I was all in tears when I was explaining this to one of my colleagues, who had left the safety of his life in Paris to come here and sit with me in this stupid, pointless misery. He was listening carefully and then said after a while: "So you were up to changing the world, and it didn’t work. Now you are disappointed. You think it is not worth risking your life for nothing. Your goal was set too high," he said.

He explained to me that after World War II, many Germans were asked where they were when their Jewish neighbors were taken away in the middle of the night and where they were taken and what happened to them. The most common answer was: "I didn’t know." The lack of information gives them some kind of amnesty, an excuse, since it opens the door for the possibility that, would they have known, they would have done something about it. But they didn’t, so they are okay.

"See, I have chosen to come here to report about what is happening in Sarajevo. To provide the information. To make sure it’s on TV, it’s on the radio, it’s in the papers.
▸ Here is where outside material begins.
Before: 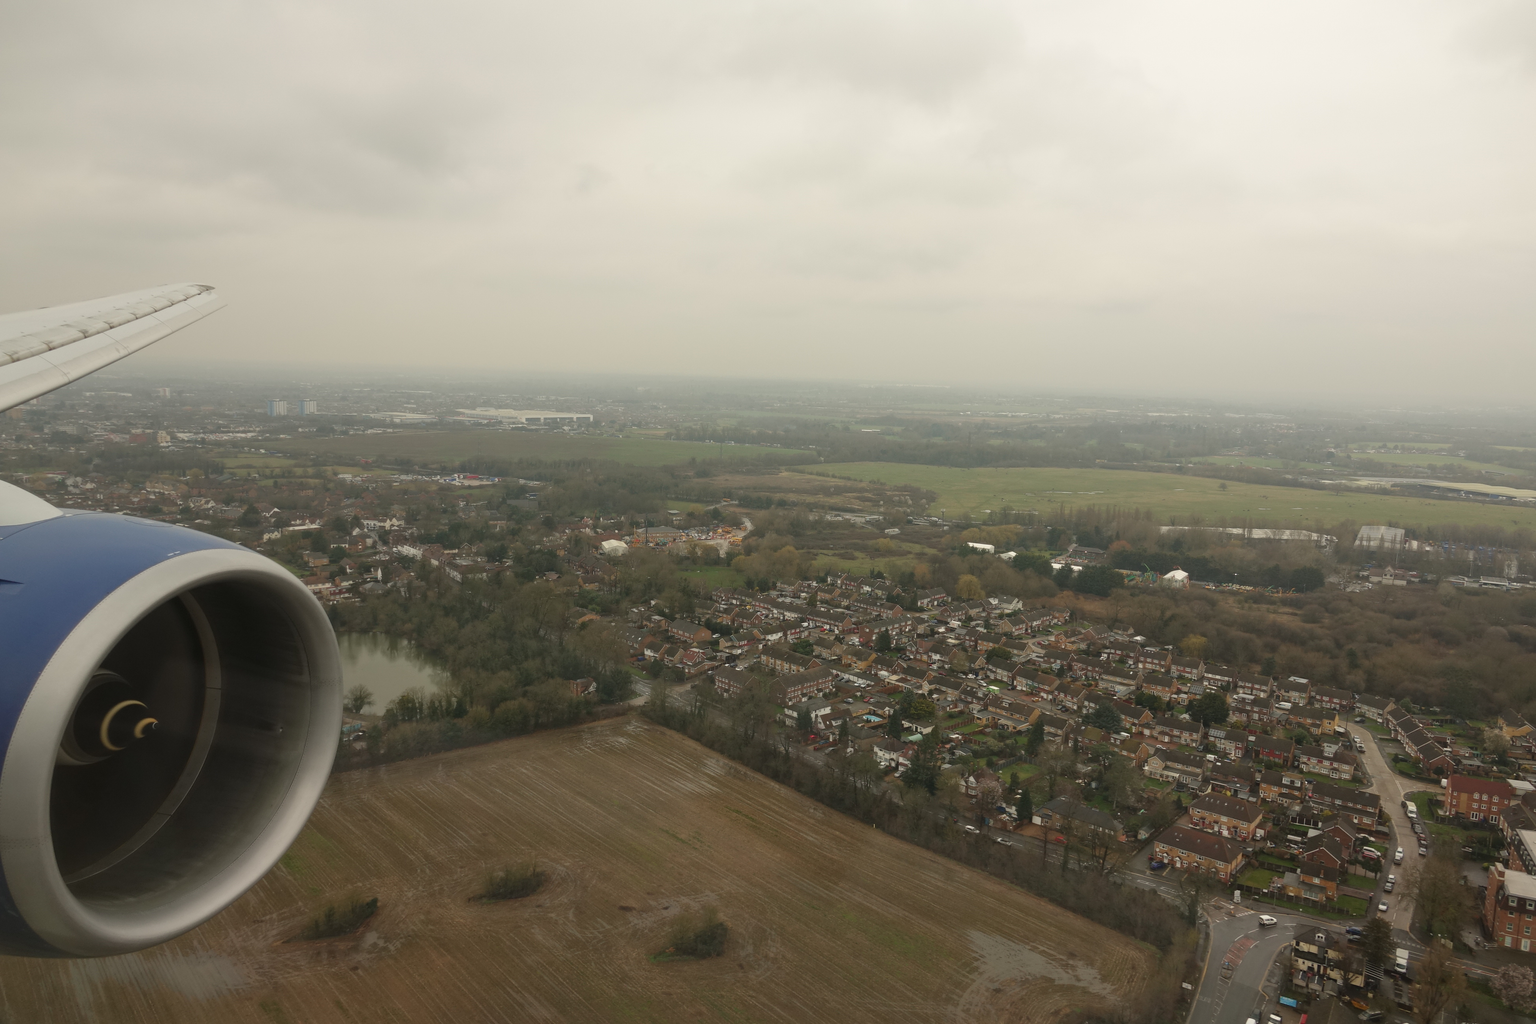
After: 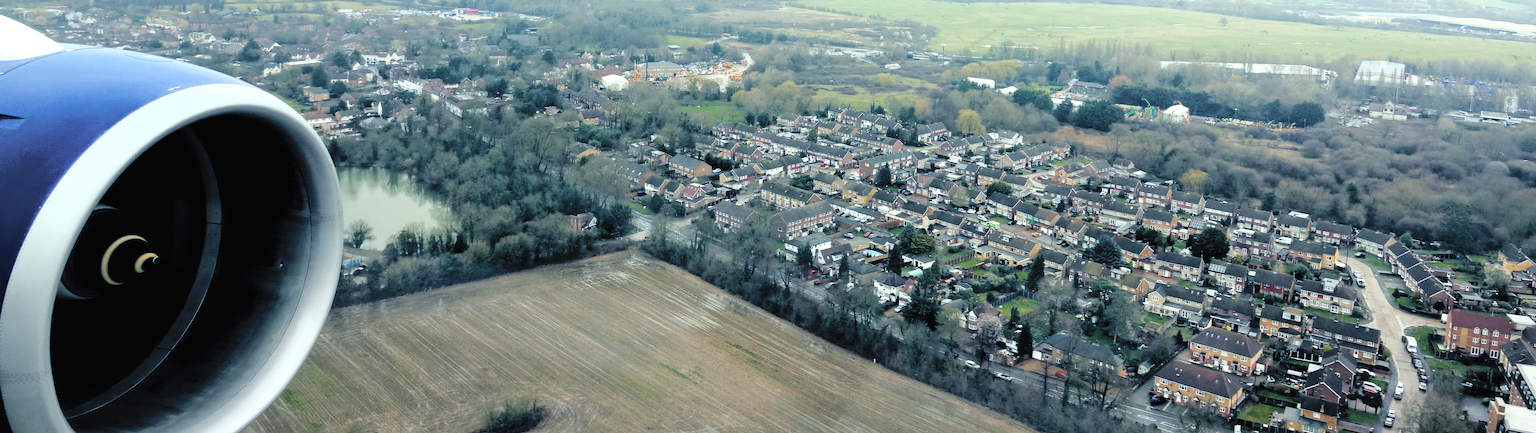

To make sure people can’t avoid the information," this colleague told me. "Not because I think it will change something right away but simply to make the information available. So one day when this is all over one way or the other, nobody can use that argument. Nobody can say: ‘I did not know.’"

That night I realized how simple, realistic and noble his motive was for exposing himself voluntarily to danger. Oh, man, it was worth dying for. He will not change the world himself and might not even see a change in his lifetime. But step by step, one by one, journalists slowly widen the consciousness of humanity. It’s a profession that does offer the possibility to play a small role in the overall understanding that the world is made of people who deserve our attention and action although they live on another continent. People do care about other people — they just have to know about them. Some people devote their life to being that connection between people, being that channel. This motivation makes journalists then also be courageous as a byproduct. You don’t go into a war zone to report because you are a courageous person. You go because you believe in what you do so much that you get over the feeling of fear in order to achieve your goal.

The journalists who get their courage from the third source — ideals — those are the ones I envy.

Aida Cerkez-Robinson has worked for The Associated Press in Sarajevo, Bosnia-Herzegovina since 1992. She started as a fixer and translator, then became a reporter, and by the end of Bosnia’s war she was AP’s bureau chief, a position she holds today.